Showing posts with label subs. Show all posts
Showing posts with label subs. Show all posts

Typo of the week: trading on toes

I'm fairly relaxed about people making spelling mistakes in everyday life – mainly because I do it too – but I have less tolerance for people littering their CV (or résumé, if you prefer) with errors.

After all, you never know whether the person reading it and considering you for a job is a stickler for correct spelling. One prominent typo could cost you that dream position.

And if it is important to ensure an error-free CV, surely that holds especially true for subs (or copy editors, if you prefer).

So imagine my amusement when the production desk here received a CV from a freelance sub that contained the following in its opening sentence:

I don't want to be trading on writers' toes

A brilliant mental image, if nothing else...

'The most miserable, put-upon job in media'

Yesterday my line manager forwarded me on a link to a Guardian Unlimited blog post by Roy Greenslade regarding the future of subs ('copy editors', for those Americans out there). In it, Greenslade says: "I can see that they will be the first journalistic victims of the digital revolution."

Although I was a little disturbed that my line manager sent this on to me – is he trying to tell me something? – I was also amused by the comments that the blog post had attracted, many of them written by reporters or subs. Among my favourites:

The reason people become reporters is because they want to find out things and see their byline on important stories. This rarely goes in hand-in-hand with being an enormous pedant who loves words, has a dirty mind and suspects that everyone else constantly makes mistakes, which is what makes a great sub.

and:

Subs, if you want to persist in the most miserable, put-upon, unappreciated and least perks-laden job in media, start coming up with ideas. You are the most talented members of staff, you must be able to do it. Tell the writers how they can improve, in a nice mentoring way, preferably in front of someone important. Make suggestions about improving the system and let the boss think it was their idea. Above all else, write stuff. They will find it much harder to get rid of you.

Substantive editing

I recently found a nice little web page outlining the differences between copy editing, proofreading, and a third type of editing, 'substantive editing'. This third type of editing:

looks at both the content and structure of a manuscript as a cohesive whole. Does the story or argument flow logically? Are there obvious gaps in a certain area? Too much information someplace else? Substantive editing can involve re-ordering large chunks of text, removing text, adding text, and even rewriting

This quite accurately describes a lot of the work that Apus and I do (in addition to our copy-editing duties). We are both sub editors (or subeditors, or sub-editors if you will), which is a job title that seems to be confined to this side of the Atlantic. Is it possible that the 'sub' in 'sub editor' stands for 'substantive'? Probably not, but it's a nice thought, and it might be of interest to our American copy-editor readership...

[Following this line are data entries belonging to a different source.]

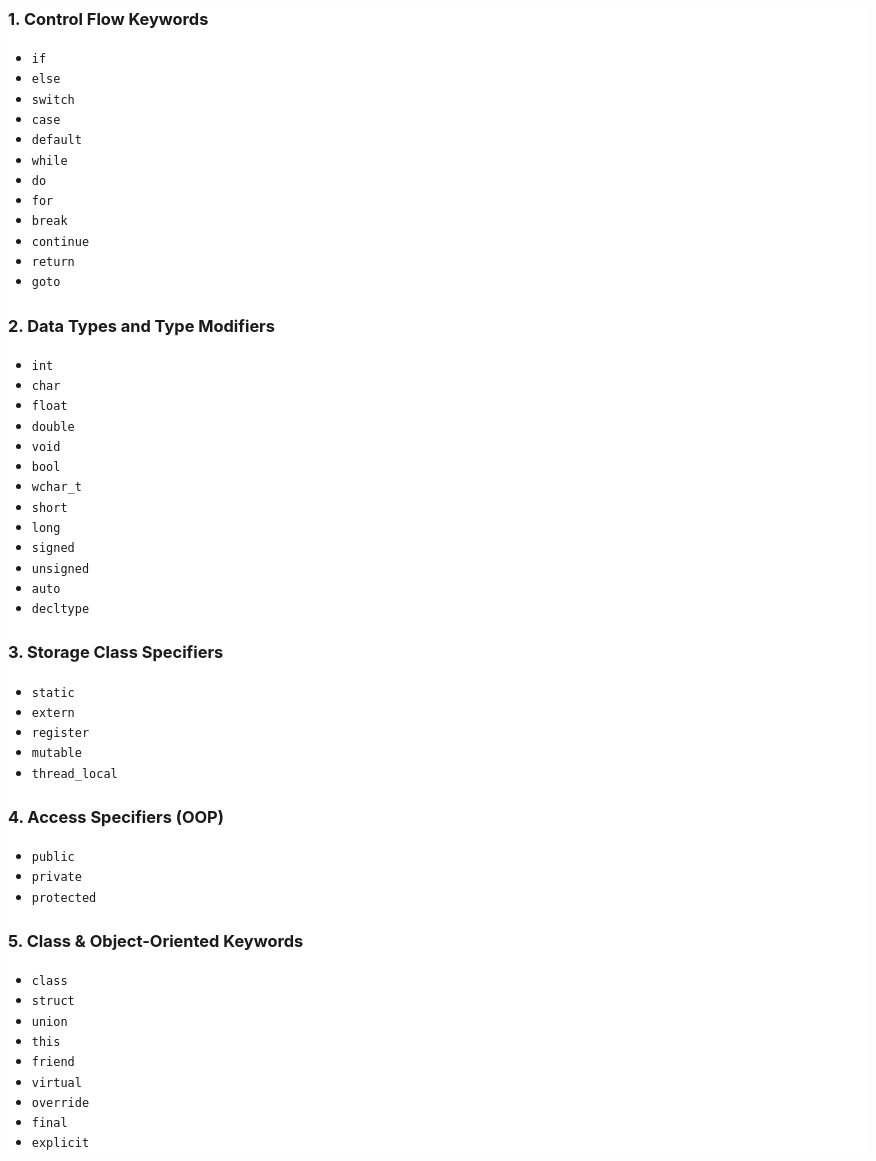 ### **1. Control Flow Keywords**

- `if`
- `else`
- `switch`
- `case`
- `default`
- `while`
- `do`
- `for`
- `break`
- `continue`
- `return`
- `goto`

### **2. Data Types and Type Modifiers**

- `int`
- `char`
- `float`
- `double`
- `void`
- `bool`
- `wchar_t`
- `short`
- `long`
- `signed`
- `unsigned`
- `auto`
- `decltype`

### **3. Storage Class Specifiers**

- `static`
- `extern`
- `register`
- `mutable`
- `thread_local`

### **4. Access Specifiers (OOP)**

- `public`
- `private`
- `protected`

### **5. Class & Object-Oriented Keywords**

- `class`
- `struct`
- `union`
- `this`
- `friend`
- `virtual`
- `override`
- `final`
- `explicit`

Independent: Pratchett blooper

Bit of a blooper today in an Independent story on novelist Terry Pratchett. Here's the passage in question – the italics are The Independent's own.

[Pratchett] has written a number of specifically children's books, including Truckers in 1989, which became the first of its kind to appear in British adult fiction bestseller lists.

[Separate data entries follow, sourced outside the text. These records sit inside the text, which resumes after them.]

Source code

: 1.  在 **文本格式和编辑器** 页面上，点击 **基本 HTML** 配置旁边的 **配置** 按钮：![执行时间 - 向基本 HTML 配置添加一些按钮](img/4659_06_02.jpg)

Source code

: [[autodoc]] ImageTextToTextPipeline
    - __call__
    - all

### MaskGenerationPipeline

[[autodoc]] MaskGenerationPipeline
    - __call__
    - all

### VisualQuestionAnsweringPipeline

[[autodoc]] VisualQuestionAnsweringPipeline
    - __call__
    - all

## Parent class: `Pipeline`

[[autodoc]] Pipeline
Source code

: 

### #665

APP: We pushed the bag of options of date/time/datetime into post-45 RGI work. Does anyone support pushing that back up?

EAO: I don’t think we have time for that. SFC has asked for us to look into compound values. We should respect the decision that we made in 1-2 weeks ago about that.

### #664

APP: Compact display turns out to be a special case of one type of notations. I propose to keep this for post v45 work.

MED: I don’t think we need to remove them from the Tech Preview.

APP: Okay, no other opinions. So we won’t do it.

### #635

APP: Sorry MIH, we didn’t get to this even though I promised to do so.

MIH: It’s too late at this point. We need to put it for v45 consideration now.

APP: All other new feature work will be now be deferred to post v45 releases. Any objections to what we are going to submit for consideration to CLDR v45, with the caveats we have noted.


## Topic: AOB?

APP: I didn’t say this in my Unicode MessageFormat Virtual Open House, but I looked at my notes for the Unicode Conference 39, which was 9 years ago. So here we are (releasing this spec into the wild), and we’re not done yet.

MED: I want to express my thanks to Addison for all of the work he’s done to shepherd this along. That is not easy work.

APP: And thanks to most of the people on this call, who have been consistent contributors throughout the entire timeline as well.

Two others, The Amazing Maurice and his Educated Rodents won the prestigious Carnegie medal for children's fiction in 2001.

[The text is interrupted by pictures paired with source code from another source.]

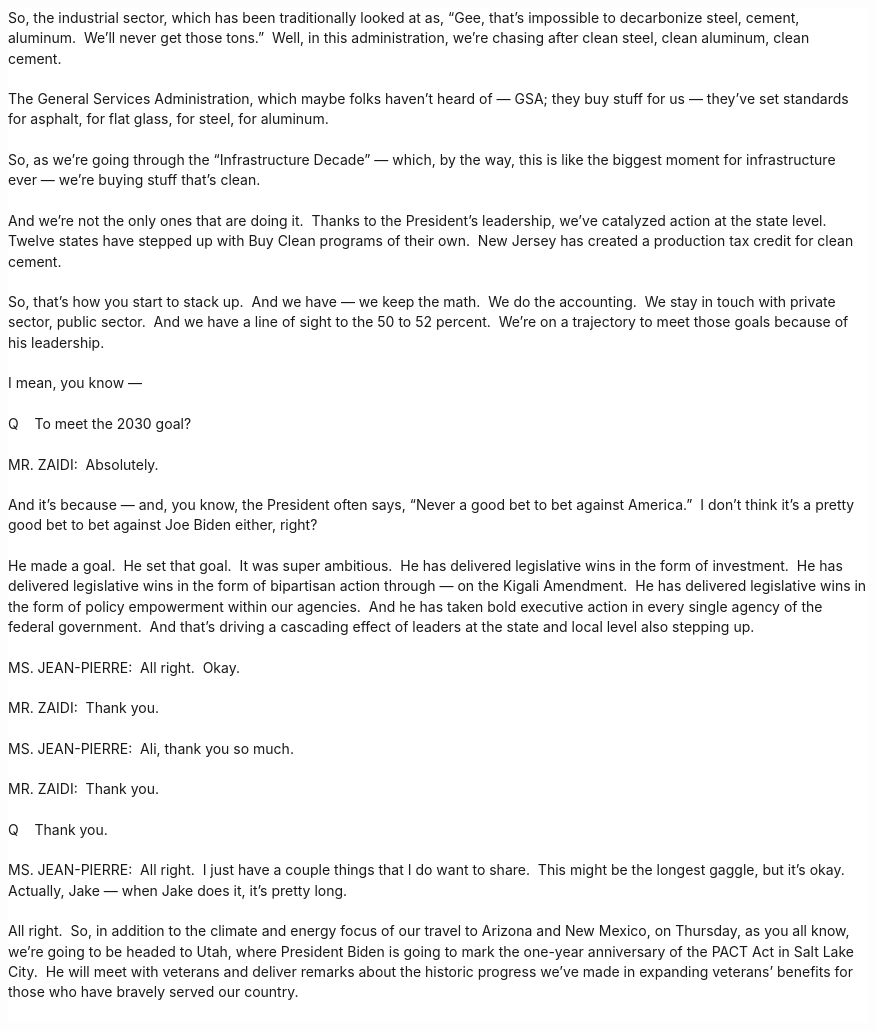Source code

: So, the industrial sector, which has been traditionally looked at as,
“Gee, that’s impossible to decarbonize steel, cement, aluminum.  We’ll
never get those tons.”  Well, in this administration, we’re chasing
after clean steel, clean aluminum, clean cement.   
   
The General Services Administration, which maybe folks haven’t heard of
— GSA; they buy stuff for us — they’ve set standards for asphalt, for
flat glass, for steel, for aluminum.   
   
So, as we’re going through the “Infrastructure Decade” — which, by the
way, this is like the biggest moment for infrastructure ever — we’re
buying stuff that’s clean.   
   
And we’re not the only ones that are doing it.  Thanks to the
President’s leadership, we’ve catalyzed action at the state level. 
Twelve states have stepped up with Buy Clean programs of their own.  New
Jersey has created a production tax credit for clean cement.   
   
So, that’s how you start to stack up.  And we have — we keep the math. 
We do the accounting.  We stay in touch with private sector, public
sector.  And we have a line of sight to the 50 to 52 percent.  We’re on
a trajectory to meet those goals because of his leadership.  
   
I mean, you know —  
   
Q    To meet the 2030 goal?  
   
MR. ZAIDI:  Absolutely.  
   
And it’s because — and, you know, the President often says, “Never a
good bet to bet against America.”  I don’t think it’s a pretty good bet
to bet against Joe Biden either, right?  
   
He made a goal.  He set that goal.  It was super ambitious.  He has
delivered legislative wins in the form of investment.  He has delivered
legislative wins in the form of bipartisan action through — on the
Kigali Amendment.  He has delivered legislative wins in the form of
policy empowerment within our agencies.  And he has taken bold executive
action in every single agency of the federal government.  And that’s
driving a cascading effect of leaders at the state and local level also
stepping up.  
   
MS. JEAN-PIERRE:  All right.  Okay.  
   
MR. ZAIDI:  Thank you.  
   
MS. JEAN-PIERRE:  Ali, thank you so much.  
   
MR. ZAIDI:  Thank you.  
   
Q    Thank you.  
   
MS. JEAN-PIERRE:  All right.  I just have a couple things that I do want
to share.  This might be the longest gaggle, but it’s okay.  Actually,
Jake — when Jake does it, it’s pretty long.  
   
All right.  So, in addition to the climate and energy focus of our
travel to Arizona and New Mexico, on Thursday, as you all know, we’re
going to be headed to Utah, where President Biden is going to mark the
one-year anniversary of the PACT Act in Salt Lake City.  He will meet
with veterans and deliver remarks about the historic progress we’ve made
in expanding veterans’ benefits for those who have bravely served our
country.  
 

I'm not a particular Pratchett fan (unlike Apus) so hadn't heard of the books in question – but winning the Carnegie with two books in one year? That, the strange, unitalicised 'his', and the missing comma after 'Rodents' all rang my subbing alarm bells.

You guessed it: Pratchett actually won the Carnegie with one novel, called The Amazing Maurice and His Educated Rodents. Someone – probably a sub – compounded the italicising error by adding 'Two others' to the start of the sentence. And not checking on Amazon.

(At the time of writing this post, the same mistake can be seen (minus italics) on the Independent's online version of the Pratchett story.)

History's greatest sub-editors: Alan Eaglesfield

Interesting find on Wikipedia.

Gravelly Hill Interchange - Junction 6 of the M6 here in the UK - is better known as Spaghetti Junction. There are several Spaghetti Junctions around the world, from Florida to Melbourne, but Gravelly Hill is the original. Incidentally it was voted as the favourite landmark of frequent motorists in a recent RAC survey.

But who was it that first coined the nickname 'Spaghetti Junction'? Alan Eaglesfield, sub-editor (copy editor if you will) on the Birmingham Evening Mail in the 1970s when the interchange opened.

Mr Eaglesfield, as one sub to another, I salute you.

Universal sentence

Is this the ultimate use-anywhere sentence? It landed on my desk as part of an otherwise reasonable feature:

It is not possible to plan for every eventuality but spotting potential problems early and taking appropriate steps and, where necessary, advice is essential.